L’offensiva delle forze filo-Gheddafi segue di poche ore uno dei più pesanti bombardamenti che la Nato abbia effettuato su Tripoli, prendendo di mira il quartier generale del Colonnello. Secondo il portavoce del regime, gli aerei dell’Alleanza avrebbero sganciato almeno una sessantina di bombe, facendo una trentina di morti tra i civili. Bruxelles tuttavia non ha confermato queste cifre, dicendosi comunque addolorata per le eventuali perdite tra la popolazione della capitale.

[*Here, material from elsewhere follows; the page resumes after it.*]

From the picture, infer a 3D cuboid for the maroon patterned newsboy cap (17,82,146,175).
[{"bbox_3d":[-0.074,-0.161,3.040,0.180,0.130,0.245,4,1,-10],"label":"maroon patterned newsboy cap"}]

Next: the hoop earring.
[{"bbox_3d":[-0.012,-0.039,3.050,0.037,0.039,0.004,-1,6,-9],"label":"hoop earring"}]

Se la situazione di stallo sul terreno non sembra destinata a modificarsi rapidamente, il clima politico in seno all’Alleanza comincia a farsi pesante. Il Consiglio atlantico ha da poco deciso il prolungamento di altri novanta giorni della missione Unified Protector. E ieri i ministri hanno confermato il loro impegno a continuare le operazioni «fino a che sarà  necessario». Ma l’onere, al momento, grava su un numero ristretto di Paesi. E la prospettiva di un impegno militare di lunga durata ha spinto il segretario generale Anders Fogh Rasmussen, a sollecitare un impegno più concreto da parte di quelle capitali che finora sono rimaste a guardare. «Per quanto riguarda la Libia, vorremmo vedere un maggior impegno in alcune cancellerie», ha detto Rasmussen, aggiungendo che «il problema non è se Gheddafi debba andarsene, ma solo quando questo succederà ».

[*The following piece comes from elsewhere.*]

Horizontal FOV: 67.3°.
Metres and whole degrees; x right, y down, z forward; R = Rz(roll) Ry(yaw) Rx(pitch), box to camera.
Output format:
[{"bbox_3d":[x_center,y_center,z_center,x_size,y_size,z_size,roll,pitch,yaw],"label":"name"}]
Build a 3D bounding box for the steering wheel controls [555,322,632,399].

Anche il segretario americano alla Difesa, Robert Gates, ieri ha fatto pressioni sugli alleati perché aumentino il loro impegno. E ha citato esplicitamente la Spagna, l’Olanda e la Turchia tra i Paesi che potrebbero fare di più. Secondo alcune fonti, anche la Germania e la Polonia, due “grandi” che non partecipano in alcun modo alle operazioni, sarebbero sotto pressione per dare il loro contributo. Dei 28 membri della Nato, solo otto prendono parte attiva ai bombardamenti contro le truppe di Gheddafi: Stati Uniti, Gran Bretagna, Francia, Italia, Belgio, Canada, Danimarca e Norvegia. L’Olanda e la Spagna partecipano alla no-fly zone, ma non conducono operazioni di attacco al suolo. Svezia, Quatar ed Emirati arabi, che non fanno parte della Nato, collaborano all’operazione, ma solo gli Emirati hanno accettato di bombardare. Tuttavia, nonostante le pressioni, per ora nessuno ha deciso di modificare il proprio atteggiamento e condividere l’onere delle missioni.
Il ministro La Russa, che rappresentava l’Italia alla riunione, ha confermato che esiste una richiesta della Nato di aumentare i contributi a Unified Protector. Ma ha aggiunto che queste pressioni non riguardano il nostro Paese: «All’Italia nessuno ha chiesto e chiede di fare di più di quanto sta già  facendo», ha spiegato, aggiungendo che gli elicotteri italiani non parteciperanno alle operazioni in Libia, dove sono già  impegnati quelli francesi e britannici. «I nostri preferiamo mantenerli il più possibile in Afghanistan dove hanno per noi un ruolo tattico molto importante».